Killing ‘Me’ Softly
I have a nighttime dream in which I see a skull floating in the sky. The skull is round and joyful, a cartoonish image with a blindfold covering its eye sockets. All of a sudden, Lama Rinchen appears and I hastily arrange for him to offer a teaching. While we wait for students to arrive, I ask him for the meaning of my dream. He pulls out a sacred text all about the skull wearing a blindfold. He says the image depicts killing with love.
I remember a song lyric made famous by Roberta Flack that speaks of “Killing me softly with his song.” My dream seems to mirror a similar sentiment. From a Buddhist point of view we might sing, “Killing the ‘me’ softly with unconditional love.” The all pervading light of compassionate awareness is always poised to eradicate the ‘me’. Just like Manjushri’s sword of wisdom hovers over our head, ever ready to sever the sprouts of suffering, our ego-clinging does not survive pristine awareness. So the ‘me’ is stripped bare, flayed down to the bones.
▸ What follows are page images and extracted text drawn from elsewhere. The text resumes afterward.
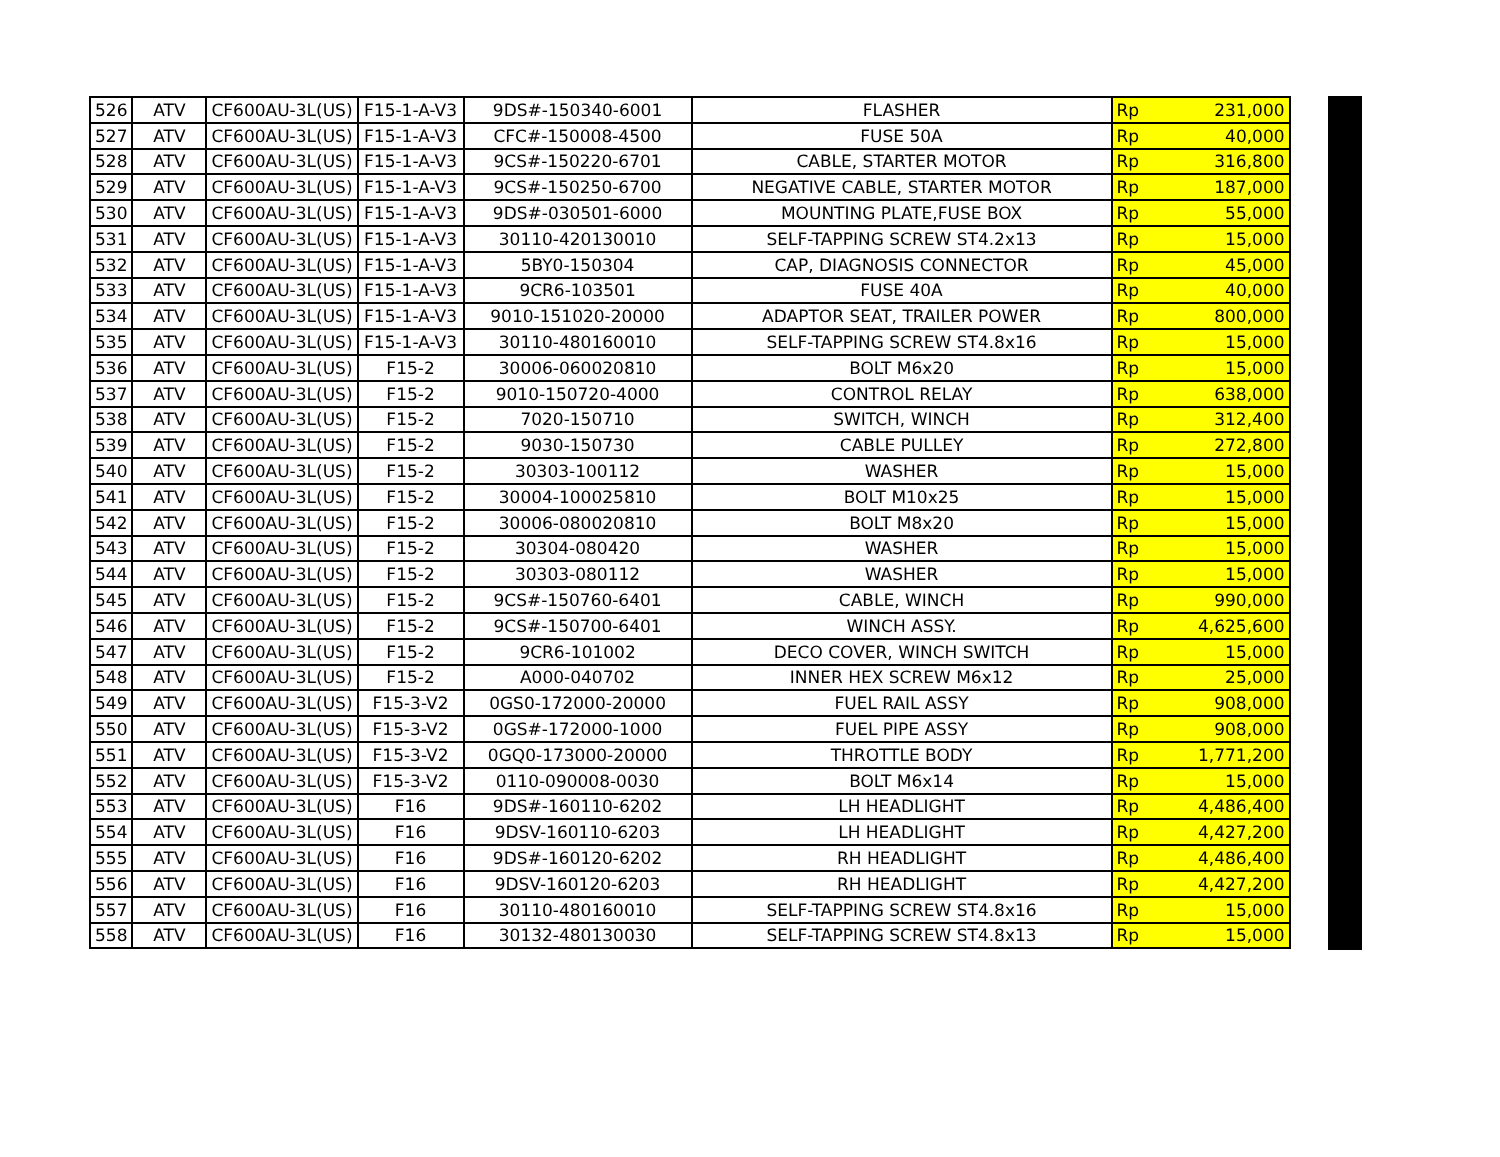| 526 | ATV | CF600AU-3L(US) | F15-1-A-V3 | 9DS#-150340-6001 | FLASHER | Rp | 231,000 |
| 527 | ATV | CF600AU-3L(US) | F15-1-A-V3 | CFC#-150008-4500 | FUSE 50A | Rp | 40,000 |
| 528 | ATV | CF600AU-3L(US) | F15-1-A-V3 | 9CS#-150220-6701 | CABLE, STARTER MOTOR | Rp | 316,800 |
| 529 | ATV | CF600AU-3L(US) | F15-1-A-V3 | 9CS#-150250-6700 | NEGATIVE CABLE, STARTER MOTOR | Rp | 187,000 |
| 530 | ATV | CF600AU-3L(US) | F15-1-A-V3 | 9DS#-030501-6000 | MOUNTING PLATE,FUSE BOX | Rp | 55,000 |
| 531 | ATV | CF600AU-3L(US) | F15-1-A-V3 | 30110-420130010 | SELF-TAPPING SCREW ST4.2x13 | Rp | 15,000 |
| 532 | ATV | CF600AU-3L(US) | F15-1-A-V3 | 5BY0-150304 | CAP, DIAGNOSIS CONNECTOR | Rp | 45,000 |
| 533 | ATV | CF600AU-3L(US) | F15-1-A-V3 | 9CR6-103501 | FUSE 40A | Rp | 40,000 |
| 534 | ATV | CF600AU-3L(US) | F15-1-A-V3 | 9010-151020-20000 | ADAPTOR SEAT, TRAILER POWER | Rp | 800,000 |
| 535 | ATV | CF600AU-3L(US) | F15-1-A-V3 | 30110-480160010 | SELF-TAPPING SCREW ST4.8x16 | Rp | 15,000 |
| 536 | ATV | CF600AU-3L(US) | F15-2 | 30006-060020810 | BOLT M6x20 | Rp | 15,000 |
| 537 | ATV | CF600AU-3L(US) | F15-2 | 9010-150720-4000 | CONTROL RELAY | Rp | 638,000 |
| 538 | ATV | CF600AU-3L(US) | F15-2 | 7020-150710 | SWITCH, WINCH | Rp | 312,400 |
| 539 | ATV | CF600AU-3L(US) | F15-2 | 9030-150730 | CABLE PULLEY | Rp | 272,800 |
| 540 | ATV | CF600AU-3L(US) | F15-2 | 30303-100112 | WASHER | Rp | 15,000 |
| 541 | ATV | CF600AU-3L(US) | F15-2 | 30004-100025810 | BOLT M10x25 | Rp | 15,000 |
| 542 | ATV | CF600AU-3L(US) | F15-2 | 30006-080020810 | BOLT M8x20 | Rp | 15,000 |
| 543 | ATV | CF600AU-3L(US) | F15-2 | 30304-080420 | WASHER | Rp | 15,000 |
| 544 | ATV | CF600AU-3L(US) | F15-2 | 30303-080112 | WASHER | Rp | 15,000 |
| 545 | ATV | CF600AU-3L(US) | F15-2 | 9CS#-150760-6401 | CABLE, WINCH | Rp | 990,000 |
| 546 | ATV | CF600AU-3L(US) | F15-2 | 9CS#-150700-6401 | WINCH ASSY. | Rp | 4,625,600 |
| 547 | ATV | CF600AU-3L(US) | F15-2 | 9CR6-101002 | DECO COVER, WINCH SWITCH | Rp | 15,000 |
| 548 | ATV | CF600AU-3L(US) | F15-2 | A000-040702 | INNER HEX SCREW M6x12 | Rp | 25,000 |
| 549 | ATV | CF600AU-3L(US) | F15-3-V2 | 0GS0-172000-20000 | FUEL RAIL ASSY | Rp | 908,000 |
| 550 | ATV | CF600AU-3L(US) | F15-3-V2 | 0GS#-172000-1000 | FUEL PIPE ASSY | Rp | 908,000 |
| 551 | ATV | CF600AU-3L(US) | F15-3-V2 | 0GQ0-173000-20000 | THROTTLE BODY | Rp | 1,771,200 |
| 552 | ATV | CF600AU-3L(US) | F15-3-V2 | 0110-090008-0030 | BOLT M6x14 | Rp | 15,000 |
| 553 | ATV | CF600AU-3L(US) | F16 | 9DS#-160110-6202 | LH HEADLIGHT | Rp | 4,486,400 |
| 554 | ATV | CF600AU-3L(US) | F16 | 9DSV-160110-6203 | LH HEADLIGHT | Rp | 4,427,200 |
| 555 | ATV | CF600AU-3L(US) | F16 | 9DS#-160120-6202 | RH HEADLIGHT | Rp | 4,486,400 |
| 556 | ATV | CF600AU-3L(US) | F16 | 9DSV-160120-6203 | RH HEADLIGHT | Rp | 4,427,200 |
| 557 | ATV | CF600AU-3L(US) | F16 | 30110-480160010 | SELF-TAPPING SCREW ST4.8x16 | Rp | 15,000 |
| 558 | ATV | CF600AU-3L(US) | F16 | 30132-480130030 | SELF-TAPPING SCREW ST4.8x13 | Rp | 15,000 |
But the skull wears a blindfold. I suppose it represents how the light of love is free of judgment. Love is blind—it does not separate out characteristics and assign valuations. Only ‘me’ cares about such things. Imagine if our human inclination to kill was turned metaphorically inward. We would be laid bare, vulnerable and sensitive to the suffering of others. And our prayer would be to gracefully listen to the song of Dharma as it liberates our ego with fierce compassion.
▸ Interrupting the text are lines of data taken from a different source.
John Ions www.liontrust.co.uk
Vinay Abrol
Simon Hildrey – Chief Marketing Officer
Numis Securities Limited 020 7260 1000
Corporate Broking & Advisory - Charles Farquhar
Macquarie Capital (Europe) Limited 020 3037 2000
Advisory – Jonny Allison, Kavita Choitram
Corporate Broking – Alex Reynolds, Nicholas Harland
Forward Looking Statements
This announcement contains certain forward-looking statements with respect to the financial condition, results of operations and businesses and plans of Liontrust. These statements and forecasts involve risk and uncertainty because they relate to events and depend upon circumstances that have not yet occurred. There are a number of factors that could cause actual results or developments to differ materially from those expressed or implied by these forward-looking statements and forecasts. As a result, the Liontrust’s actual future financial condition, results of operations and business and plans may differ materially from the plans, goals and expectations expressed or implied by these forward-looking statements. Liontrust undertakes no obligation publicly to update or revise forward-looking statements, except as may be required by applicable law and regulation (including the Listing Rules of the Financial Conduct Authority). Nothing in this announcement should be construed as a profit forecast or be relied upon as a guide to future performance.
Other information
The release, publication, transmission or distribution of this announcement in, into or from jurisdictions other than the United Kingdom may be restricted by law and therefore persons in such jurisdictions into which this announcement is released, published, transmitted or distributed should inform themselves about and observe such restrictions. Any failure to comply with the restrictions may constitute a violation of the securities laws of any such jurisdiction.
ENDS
This may sound uncomfortable, but the Dharma path is not always pretty. We walk it nonetheless. We transcend our limited human experiences by being thoroughly who we are: messy emotional beings producing acts of great love. All the great masters who walk among us only serve to sing us the song that slays us, collecting our flowing emotions into pools of water to quench the thirst of all beings.